═════ SUPPLIED DATA
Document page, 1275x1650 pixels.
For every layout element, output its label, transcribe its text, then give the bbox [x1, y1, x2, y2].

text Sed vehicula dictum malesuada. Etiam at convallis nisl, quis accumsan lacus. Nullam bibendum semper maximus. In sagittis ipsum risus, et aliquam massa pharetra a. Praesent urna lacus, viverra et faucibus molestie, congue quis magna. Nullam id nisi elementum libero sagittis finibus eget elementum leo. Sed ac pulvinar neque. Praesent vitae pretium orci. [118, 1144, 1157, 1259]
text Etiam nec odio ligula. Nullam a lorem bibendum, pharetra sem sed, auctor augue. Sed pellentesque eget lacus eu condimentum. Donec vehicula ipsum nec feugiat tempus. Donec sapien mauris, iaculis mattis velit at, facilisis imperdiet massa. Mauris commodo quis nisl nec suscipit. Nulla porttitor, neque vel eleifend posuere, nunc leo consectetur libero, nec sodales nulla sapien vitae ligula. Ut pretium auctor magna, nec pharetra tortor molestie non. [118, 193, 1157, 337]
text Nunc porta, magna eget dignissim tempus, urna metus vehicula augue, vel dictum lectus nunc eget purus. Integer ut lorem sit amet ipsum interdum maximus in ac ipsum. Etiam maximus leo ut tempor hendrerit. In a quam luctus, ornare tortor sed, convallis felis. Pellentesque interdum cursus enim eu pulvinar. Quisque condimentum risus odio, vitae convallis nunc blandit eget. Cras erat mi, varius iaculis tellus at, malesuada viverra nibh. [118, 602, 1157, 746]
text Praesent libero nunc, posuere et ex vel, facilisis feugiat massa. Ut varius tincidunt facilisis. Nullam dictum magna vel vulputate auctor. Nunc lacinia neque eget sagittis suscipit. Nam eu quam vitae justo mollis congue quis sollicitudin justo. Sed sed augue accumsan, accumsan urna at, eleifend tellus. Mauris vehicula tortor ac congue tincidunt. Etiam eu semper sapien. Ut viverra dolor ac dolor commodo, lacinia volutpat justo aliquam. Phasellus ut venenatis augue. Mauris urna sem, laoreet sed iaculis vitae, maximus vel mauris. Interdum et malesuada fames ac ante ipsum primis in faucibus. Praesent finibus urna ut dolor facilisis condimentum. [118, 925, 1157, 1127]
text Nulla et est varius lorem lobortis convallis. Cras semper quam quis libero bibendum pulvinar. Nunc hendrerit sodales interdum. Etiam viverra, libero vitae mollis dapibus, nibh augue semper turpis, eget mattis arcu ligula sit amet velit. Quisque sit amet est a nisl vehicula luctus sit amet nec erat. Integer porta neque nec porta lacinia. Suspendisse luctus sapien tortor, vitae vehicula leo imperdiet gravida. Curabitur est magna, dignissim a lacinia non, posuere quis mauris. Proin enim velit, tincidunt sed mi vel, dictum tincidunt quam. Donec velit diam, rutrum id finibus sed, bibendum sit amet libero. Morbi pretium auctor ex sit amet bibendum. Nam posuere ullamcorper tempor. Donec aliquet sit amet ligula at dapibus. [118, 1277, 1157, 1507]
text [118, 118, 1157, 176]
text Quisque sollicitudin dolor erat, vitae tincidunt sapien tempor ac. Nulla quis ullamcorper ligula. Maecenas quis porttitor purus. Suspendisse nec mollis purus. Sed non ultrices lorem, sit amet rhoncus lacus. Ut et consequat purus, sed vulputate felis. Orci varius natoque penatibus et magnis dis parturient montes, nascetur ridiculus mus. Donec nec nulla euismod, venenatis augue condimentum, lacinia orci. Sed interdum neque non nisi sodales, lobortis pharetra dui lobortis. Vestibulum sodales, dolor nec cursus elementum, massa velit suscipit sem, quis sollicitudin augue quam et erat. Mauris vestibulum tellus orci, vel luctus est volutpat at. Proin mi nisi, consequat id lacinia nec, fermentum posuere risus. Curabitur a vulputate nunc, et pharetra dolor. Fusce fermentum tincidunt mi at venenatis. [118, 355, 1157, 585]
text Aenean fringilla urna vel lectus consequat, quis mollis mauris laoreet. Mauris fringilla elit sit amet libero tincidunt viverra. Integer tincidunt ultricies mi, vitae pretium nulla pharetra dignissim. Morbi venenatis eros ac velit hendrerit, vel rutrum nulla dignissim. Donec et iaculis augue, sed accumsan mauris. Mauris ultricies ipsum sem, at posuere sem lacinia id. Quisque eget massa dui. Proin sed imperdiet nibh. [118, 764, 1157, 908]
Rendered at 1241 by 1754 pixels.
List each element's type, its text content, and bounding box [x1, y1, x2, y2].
══════════
## [ABOUT THIS EXERCISE]
Nothing but a number is wanted: how many lines in the records above include "pixels".

## [TASK ANSWER]
2